Portfolio risk rises for CHO-made hematology antibodies
The dependent claim target list is confined to hematologic markers. In practice, that concentrates both the market and the legal risk to a subset of oncology biologics with CD52/CD33/CD38 mechanisms.
Key Takeaways
- US 5,545,405 is a method claim anchored on a manufacturing qualifier: the administered antibody is glycosylated by CHO cells.
- Independent claim breadth is high on “effective in treating said cancer,” while dependent claims narrow to non-Hodgkin lymphoma, multiple myeloma, and specific antigens (CDw52/CD33/CD38), plus dose/day and duration windows.
- The CHO glycosylation hook is likely the principal differentiator for infringement, but it is also the principal obviousness vulnerability if CHO-produced glycosylated cancer antibodies were known.
- From an operational standpoint, infringement and freedom-to-operate are most sensitive to host-cell production and regimen alignment with the claimed dose/duration constraints.
FAQs
1) What is the main novelty driver in US 5,545,405?
Claim 1’s “improvement” is that the antibody is glycosylated by Chinese hamster ovary (CHO) cells.
2) Does the independent claim require a specific target antigen?
No.
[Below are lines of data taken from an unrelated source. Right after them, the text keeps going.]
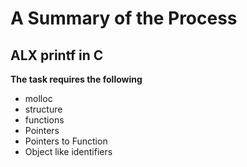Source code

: # A Summary of the Process
## ALX printf in C
**The task requires the following**
- molloc
- structure
- functions
- Pointers
- Pointers to Function
- Object like identifiers
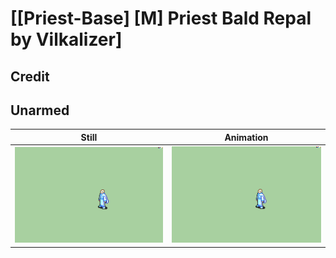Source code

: # [\[Priest-Base\] \[M\] Priest Bald Repal by Vilkalizer]

## Credit


	
## Unarmed

| Still | Animation |
| :---: | :-------: |
| ![Unarmed still](./Unarmed_000.png) | ![Unarmed animation](./Unarmed.gif) |

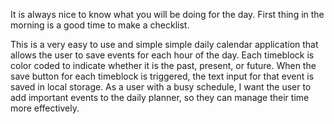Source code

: It is always nice to know what you will be doing for the day.  First thing in the morning is a good time to make a checklist.

This is a very easy to use and simple simple daily calendar application that allows the user to save events for each hour of the day. Each timeblock is color coded to indicate whether it is the past, present, or future. When the save button for each timeblock is triggered, the text input for that event is saved in local storage. As a user with a busy schedule, I want the user to add important events to the daily planner, so they can manage their time more effectively.
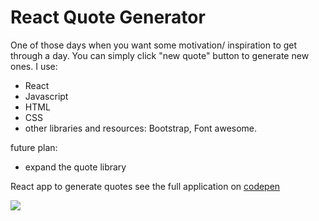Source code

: # React Quote Generator

One of those days when you want some motivation/ inspiration to get through a day.
You can simply click "new quote" button to generate new ones. 
I use:
- React
- Javascript
- HTML
- CSS
- other libraries and resources: Bootstrap, Font awesome. 


future plan:
- expand the quote library

React app to generate quotes
see the full application on [codepen](https://codepen.io/opalkm/pen/JjKyGMW)

[<img src="https://github.com/opalkmm/quoteGenerator-react/blob/main/Screen%20Shot%202020-10-29%20at%206.52.31%20PM.png">](https://codepen.io/opalkm/pen/JjKyGMW)
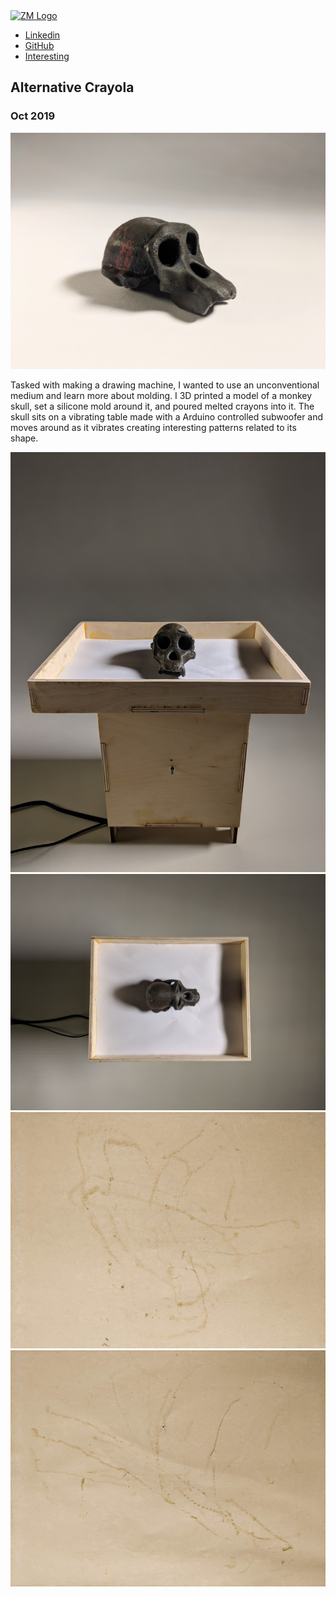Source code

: 
<!DOCTYPE html>
<head>
<meta charset='UTF-8'>
<title>Zeke</title>
<link rel="stylesheet" href="styles/type.css"></link>
<link rel="stylesheet" href="styles/position.css"></link>
<link href="styles/prism.css" rel="stylesheet" />
<!-- Favicon is GitHub profile image. -->
<link rel="icon" href="https://avatars1.githubusercontent.com/u/30676292?s=180&v=4">
</head>
<body>
<div class="wrapper">
    <nav>
      <a href="index.md"><img src="media/logo.gif" alt="ZM Logo"></a>
      <ul>
          <li><a href="https://www.linkedin.com/in/zeke-medley-b1261a173/">Linkedin</a></li>
          <li><a href="https://github.com/ZekeMedley">GitHub</a></li>
          <li><a href="interesting-things.md">Interesting</a></li>
      </ul>
    </nav>
<section id="main">
<h1>Alternative Crayola</h1>
<h3>Oct 2019</h3>
<p><img class="med-img" src="media/skull.jpg" alt="Crayola Skull" /></p>
<p>Tasked with making a drawing machine, I wanted to use an
unconventional medium and learn more about molding. I 3D printed a
model of a monkey skull, set a silicone mold around it, and poured
melted crayons into it. The skull sits on a vibrating table made with
a Arduino controlled subwoofer and moves around as it vibrates
creating interesting patterns related to its shape.</p>
<p><img class="med-img" src="media/skull-final-front.jpg" alt="Skull Final Front" />
<img class="med-img" src="media/skull-final-top.jpg" alt="Skull Final Top" />
<img class="med-img" src="media/skull-drawing.jpg" alt="Skull Final Drawing" />
<img class="med-img" src="media/skull-drawing-two.jpg" alt="Skull Final Drawing" /></p>

</section>
</div>
<script src="styles/prism.js"></script>
</body>
</html>
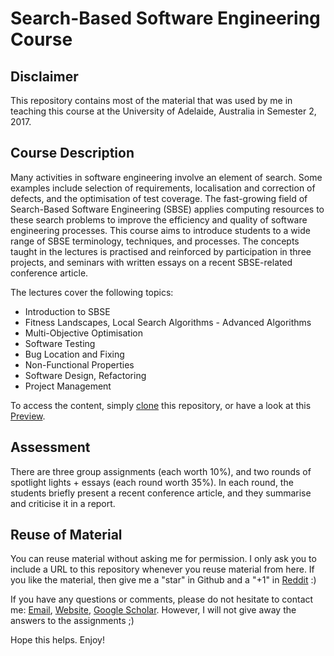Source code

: # Search-Based Software Engineering Course

## Disclaimer

This repository contains most of the material that was used by me in teaching this course at the University of Adelaide, Australia in Semester 2, 2017.

## Course Description

Many activities in software engineering involve an element of search. Some examples include selection of requirements, localisation and correction of defects, and the optimisation of test coverage. The fast-growing field of Search-Based Software Engineering (SBSE) applies computing resources to these search problems to improve the efficiency and quality of software engineering processes.
This course aims to introduce students to a wide range of SBSE terminology, techniques, and processes. The concepts taught in the lectures is practised and reinforced by participation in three projects, and seminars with written essays on a recent SBSE-related conference article.

The lectures cover the following topics:
- Introduction to SBSE
- Fitness Landscapes, Local Search Algorithms - Advanced Algorithms
- Multi-Objective Optimisation
- Software Testing
- Bug Location and Fixing
- Non-Functional Properties
- Software Design, Refactoring
- Project Management

To access the content, simply [clone](https://www.google.com.au/search?q=github+how+to+clone+a+repository&cad=h) this repository, or have a look at this [Preview](http://htmlpreview.github.io/?https://github.com/markuswagnergithub/SBSEcourse/blob/master/course.html).

## Assessment

There are three group assignments (each worth 10%), and two rounds of spotlight lights + essays (each round worth 35%). In each round, the students briefly present a recent conference article, and they summarise and criticise it in a report.

## Reuse of Material

You can reuse material without asking me for permission. 
I only ask you to include a URL to this repository whenever you reuse material from here. 
If you like the material, then give me a "star" in Github and a "+1" in [Reddit](https://www.reddit.com/r/CompIntellCourses/comments/73kn7s/searchbased_software_engineering/) :)

If you have any questions or comments, please do not hesitate to contact me: [Email](mailto:markus.wagner@adelaide.edu.au), [Website](http://cs.adelaide.edu.au/~markus/), [Google Scholar](https://scholar.google.com.au/citations?user=9cbh6PoAAAAJ&hl=en). However, I will not give away the answers to the assignments ;)

Hope this helps. Enjoy!
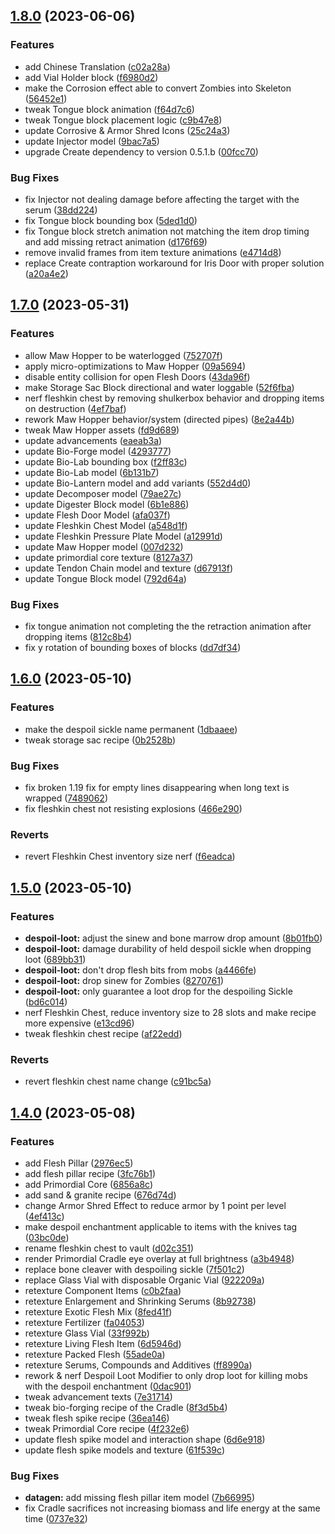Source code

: ## [1.8.0](https://github.com/Elenterius/Biomancy/compare/1.19.2-v2.1.7.0...1.19.2-v2.1.8.0) (2023-06-06)


### Features

* add Chinese Translation ([c02a28a](https://github.com/Elenterius/Biomancy/commit/c02a28a9421bfda9907e15596b506f2e0bb8302b))
* add Vial Holder block ([f6980d2](https://github.com/Elenterius/Biomancy/commit/f6980d2c01724b66ad6a982fe04108e57958034d))
* make the Corrosion effect able to convert Zombies into Skeleton ([56452e1](https://github.com/Elenterius/Biomancy/commit/56452e1e7c7aae531cdcdec94ecc494a51a94be9))
* tweak Tongue block animation ([f64d7c6](https://github.com/Elenterius/Biomancy/commit/f64d7c6d66e8fda6f3a0c0b7be86aa07bb318143))
* tweak Tongue block placement logic ([c9b47e8](https://github.com/Elenterius/Biomancy/commit/c9b47e8c403f6fa2f945b990f8a12be87dcfda88))
* update Corrosive & Armor Shred Icons ([25c24a3](https://github.com/Elenterius/Biomancy/commit/25c24a3399bda561c19e21ae3b7d1b73ea0c68cf))
* update Injector model ([9bac7a5](https://github.com/Elenterius/Biomancy/commit/9bac7a541422c8b7ea563e71b6cfb096f41c8415))
* upgrade Create dependency to version 0.5.1.b ([00fcc70](https://github.com/Elenterius/Biomancy/commit/00fcc70bd70aa3e5ccf8fee3f011dcff4e75b6b5))


### Bug Fixes

* fix Injector not dealing damage before affecting the target with the serum ([38dd224](https://github.com/Elenterius/Biomancy/commit/38dd2246453a9e464e9e9e6183f5d3f16595d2a2))
* fix Tongue block bounding box ([5ded1d0](https://github.com/Elenterius/Biomancy/commit/5ded1d0b3d01963714bc5fd55784aa0752a3b038))
* fix Tongue block stretch animation not matching the item drop timing and add missing retract animation ([d176f69](https://github.com/Elenterius/Biomancy/commit/d176f699cde2d171c27111dbda473e889b526d33))
* remove invalid frames from item texture animations ([e4714d8](https://github.com/Elenterius/Biomancy/commit/e4714d83050b3066a92e1013c7eebc213377ec1e))
* replace Create contraption workaround for Iris Door with proper solution ([a20a4e2](https://github.com/Elenterius/Biomancy/commit/a20a4e24a2ad3e09c577349fb158d861af6cd58f))

## [1.7.0](https://github.com/Elenterius/Biomancy/compare/1.19.2-v2.1.6.0...1.19.2-v2.1.7.0) (2023-05-31)


### Features

* allow Maw Hopper to be waterlogged ([752707f](https://github.com/Elenterius/Biomancy/commit/752707fc277ea921ba94b916718cc042351acbff))
* apply micro-optimizations to Maw Hopper ([09a5694](https://github.com/Elenterius/Biomancy/commit/09a5694309c8479a7f342ccb79df0c613d8cb7cc))
* disable entity collision for open Flesh Doors ([43da96f](https://github.com/Elenterius/Biomancy/commit/43da96ff5f8afe7775fdc1dfa134e3d5f8d0b71e))
* make Storage Sac Block directional and water loggable ([52f6fba](https://github.com/Elenterius/Biomancy/commit/52f6fba6d93cc4946b79da2c7c3811b640505d75))
* nerf fleshkin chest by removing shulkerbox behavior and dropping items on destruction ([4ef7baf](https://github.com/Elenterius/Biomancy/commit/4ef7baf1612ca1d440fbc1ca40767db141b930da))
* rework Maw Hopper behavior/system (directed pipes) ([8e2a44b](https://github.com/Elenterius/Biomancy/commit/8e2a44b38577e16d6b2559ceaa78ac2a2f8e1dac))
* tweak Maw Hopper assets ([fd9d689](https://github.com/Elenterius/Biomancy/commit/fd9d689a01484706c0975a20631cd304c77a5d00))
* update advancements ([eaeab3a](https://github.com/Elenterius/Biomancy/commit/eaeab3a5fbf6594147a2b3109ce586d768bc21e2))
* update Bio-Forge model ([4293777](https://github.com/Elenterius/Biomancy/commit/42937776a1a9b3ac5ff82e1107a2063574525761))
* update Bio-Lab bounding box ([f2ff83c](https://github.com/Elenterius/Biomancy/commit/f2ff83c37d204d86e97d860c0462f0dc140bcde0))
* update Bio-Lab model ([6b131b7](https://github.com/Elenterius/Biomancy/commit/6b131b76cf7147d9337e4638bc54c814f42a3f21))
* update Bio-Lantern model and add variants ([552d4d0](https://github.com/Elenterius/Biomancy/commit/552d4d08b7c2df83a26245f76f2d8e86ace04fca))
* update Decomposer model ([79ae27c](https://github.com/Elenterius/Biomancy/commit/79ae27c285e9b4c07b07537d0de97b0f5aef86ec))
* update Digester Block model ([6b1e886](https://github.com/Elenterius/Biomancy/commit/6b1e886f6020dd4773c9acb1674badee15afbb0e))
* update Flesh Door Model ([afa037f](https://github.com/Elenterius/Biomancy/commit/afa037f3e585d3942e450639da5a44d7c3867b01))
* update Fleshkin Chest Model ([a548d1f](https://github.com/Elenterius/Biomancy/commit/a548d1f9abac460882eacd52a9dd7d6d17f437f4))
* update Fleshkin Pressure Plate Model ([a12991d](https://github.com/Elenterius/Biomancy/commit/a12991d25d9c7499fd679e6bc22852172e77f8ac))
* update Maw Hopper model ([007d232](https://github.com/Elenterius/Biomancy/commit/007d2327ec82d1e47ad44a148972dbdbec604cc9))
* update primordial core texture ([8127a37](https://github.com/Elenterius/Biomancy/commit/8127a37e84cb894104f22efa292d36162ae16b07))
* update Tendon Chain model and texture ([d67913f](https://github.com/Elenterius/Biomancy/commit/d67913fc7f00ce3078c7fb2ff35c7c5b658e6b0a))
* update Tongue Block model ([792d64a](https://github.com/Elenterius/Biomancy/commit/792d64a5ad9e40ea9b3fb92efdc0cfdf58f8a94e))


### Bug Fixes

* fix tongue animation not completing the the retraction animation after dropping items ([812c8b4](https://github.com/Elenterius/Biomancy/commit/812c8b4b11f046cbccf4691ad19a4ed99e98f6a0))
* fix y rotation of bounding boxes of blocks ([dd7df34](https://github.com/Elenterius/Biomancy/commit/dd7df34eae7aef453174e4c3fd389517614abea9))

## [1.6.0](https://github.com/Elenterius/Biomancy/compare/1.19.2-v2.1.5.0...1.19.2-v2.1.6.0) (2023-05-10)


### Features

* make the despoil sickle name permanent ([1dbaaee](https://github.com/Elenterius/Biomancy/commit/1dbaaeea8fd73b153bb41ae26e163ae6124f67bc))
* tweak storage sac recipe ([0b2528b](https://github.com/Elenterius/Biomancy/commit/0b2528bf8d84f2c193354f02c80389ad68b56539))


### Bug Fixes

* fix broken 1.19 fix for empty lines disappearing when long text is wrapped ([7489062](https://github.com/Elenterius/Biomancy/commit/7489062b6688ca73e5b38af4ac891f6ca3634485))
* fix fleshkin chest not resisting explosions ([466e290](https://github.com/Elenterius/Biomancy/commit/466e29009420780e90c59d78d3078f3395d44f05))


### Reverts

* revert Fleshkin Chest inventory size nerf ([f6eadca](https://github.com/Elenterius/Biomancy/commit/f6eadcae2c8a91bf5e6beb99959648f4a073c77a))

## [1.5.0](https://github.com/Elenterius/Biomancy/compare/1.19.2-v2.1.4.0...1.19.2-v2.1.5.0) (2023-05-10)


### Features

* **despoil-loot:** adjust the sinew and bone marrow drop amount ([8b01fb0](https://github.com/Elenterius/Biomancy/commit/8b01fb09853c379baaee48d8609183c4a58d047d))
* **despoil-loot:** damage durability of held despoil sickle when dropping loot ([689bb31](https://github.com/Elenterius/Biomancy/commit/689bb3107b32e1ecf1befb6775dc2bf3453ffb23))
* **despoil-loot:** don't drop flesh bits from mobs ([a4466fe](https://github.com/Elenterius/Biomancy/commit/a4466fed0391f811c6ef31a7db1fc4603e414191))
* **despoil-loot:** drop sinew for Zombies ([8270761](https://github.com/Elenterius/Biomancy/commit/8270761857c3c0cf26307c8683cb2f3ef2dd0e23))
* **despoil-loot:** only guarantee a loot drop for the despoiling Sickle ([bd6c014](https://github.com/Elenterius/Biomancy/commit/bd6c0143e599bf6c6e16c431aed669a5b9dc0281))
* nerf Fleshkin Chest, reduce inventory size to 28 slots and make recipe more expensive ([e13cd96](https://github.com/Elenterius/Biomancy/commit/e13cd9609ac8c52c52bb37faa615033915bd6e16))
* tweak fleshkin chest recipe ([af22edd](https://github.com/Elenterius/Biomancy/commit/af22edd86c76bb6f26ccd8cbb43342f6e9b58552))


### Reverts

* revert fleshkin chest name change ([c91bc5a](https://github.com/Elenterius/Biomancy/commit/c91bc5af561a654f7490bbc4c84e9e73b2c61dbd))

## [1.4.0](https://github.com/Elenterius/Biomancy/compare/1.19.2-v2.1.2.0...1.19.2-v2.1.4.0) (2023-05-08)


### Features

* add Flesh Pillar ([2976ec5](https://github.com/Elenterius/Biomancy/commit/2976ec51e7d5b5e6bfe8febd339f4f79ef25e5f4))
* add flesh pillar recipe ([3fc76b1](https://github.com/Elenterius/Biomancy/commit/3fc76b16f116c24a29fcb2a78b8be32cc076d486))
* add Primordial Core ([6856a8c](https://github.com/Elenterius/Biomancy/commit/6856a8c64f7942f3714b0ea01419e454ee4bf984))
* add sand & granite recipe ([676d74d](https://github.com/Elenterius/Biomancy/commit/676d74d314039875102b253166a8d95853ced40e))
* change Armor Shred Effect to reduce armor by 1 point per level ([4ef413c](https://github.com/Elenterius/Biomancy/commit/4ef413c70452be667705a0eb1f50be7b4ec10fe0))
* make despoil enchantment applicable to items with the knives tag ([03bc0de](https://github.com/Elenterius/Biomancy/commit/03bc0de6e3c5eac73093db280f1213495c4ec63f))
* rename fleshkin chest to vault ([d02c351](https://github.com/Elenterius/Biomancy/commit/d02c3519e17e3a449e9efeee37fadfd602048ead))
* render Primordial Cradle eye overlay at full brightness ([a3b4948](https://github.com/Elenterius/Biomancy/commit/a3b49488487332da590dd3f3b62ab013d34eddad))
* replace bone cleaver with despoiling sickle ([7f501c2](https://github.com/Elenterius/Biomancy/commit/7f501c279b3d6577ab047725ab711920a5687288))
* replace Glass Vial with disposable Organic Vial ([922209a](https://github.com/Elenterius/Biomancy/commit/922209a8f6575801f00b16718a399388273686c2))
* retexture Component Items ([c0b2faa](https://github.com/Elenterius/Biomancy/commit/c0b2faacf21b0d5b37b2dd9a969bc22b5e34319d))
* retexture Enlargement and Shrinking Serums ([8b92738](https://github.com/Elenterius/Biomancy/commit/8b92738f0ad78017a79d297da4a73c4156a43ca9))
* retexture Exotic Flesh Mix ([8fed41f](https://github.com/Elenterius/Biomancy/commit/8fed41f7c38a0cce354a7cee4ff1a24e176eb20f))
* retexture Fertilizer ([fa04053](https://github.com/Elenterius/Biomancy/commit/fa04053c30b656da49258dde16f77a8b471be171))
* retexture Glass Vial ([33f992b](https://github.com/Elenterius/Biomancy/commit/33f992bcdd022cea813eeb7d7ce74512c67eeba8))
* retexture Living Flesh Item ([6d5946d](https://github.com/Elenterius/Biomancy/commit/6d5946d890e649b99ef89cea449b120a56571d9b))
* retexture Packed Flesh ([55ade0a](https://github.com/Elenterius/Biomancy/commit/55ade0ae5da881a83bec6569f2d1688b559c66c8))
* retexture Serums, Compounds and Additives ([ff8990a](https://github.com/Elenterius/Biomancy/commit/ff8990a91252c27a496de8c6b073d78b4023c559))
* rework & nerf Despoil Loot Modifier to only drop loot for killing mobs with the despoil enchantment ([0dac901](https://github.com/Elenterius/Biomancy/commit/0dac901daada32e7059d005cc8b3685739b9e589))
* tweak advancement texts ([7e31714](https://github.com/Elenterius/Biomancy/commit/7e3171421fffb2e7ad24e7e46868bb9dda02680b))
* tweak bio-forging recipe of the Cradle ([8f3d5b4](https://github.com/Elenterius/Biomancy/commit/8f3d5b4b63f5138bffc357e26af95416887145c5))
* tweak flesh spike recipe ([36ea146](https://github.com/Elenterius/Biomancy/commit/36ea146ce4635c1ebea4b4f133ec5c2da3528ad5))
* tweak Primordial Core recipe ([4f232e6](https://github.com/Elenterius/Biomancy/commit/4f232e69b174f0aae9aeafc6f493ec8114b65a47))
* update flesh spike model and interaction shape ([6d6e918](https://github.com/Elenterius/Biomancy/commit/6d6e91896243a7550aa34340dac846ee2e912e65))
* update flesh spike models and texture ([61f539c](https://github.com/Elenterius/Biomancy/commit/61f539c1a56dc655d3f58064dc7d2d4aa26a217a))


### Bug Fixes

* **datagen:** add missing flesh pillar item model ([7b66995](https://github.com/Elenterius/Biomancy/commit/7b669950ef33e8d1d0a7395c64b376a47bc53233))
* fix Cradle sacrifices not increasing biomass and life energy at the same time ([0737e32](https://github.com/Elenterius/Biomancy/commit/0737e32d094381a67b5ba08f38606016c4994b06))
Claim 1 requires an antibody “effective in treating said cancer,” and the specific antigen targets appear only in dependent claims.
3) Which diseases are explicitly covered in dependent claims?
Non-Hodgkin lymphoma (claim 2) and multiple myeloma (claim 3).
4) Which antigen targets appear in dependent claims?
Anti-CDw52 (claim 5) and anti-CD33 or anti-CD38 (claims 7).
5) Can differing dosing schedules avoid claim coverage?
Potentially. The method is limited to about 1 to 10 mg/day and about 1 to 30 days (claims 8-9).
References
- United States Patent 5,545,405 (claim text as provided in prompt).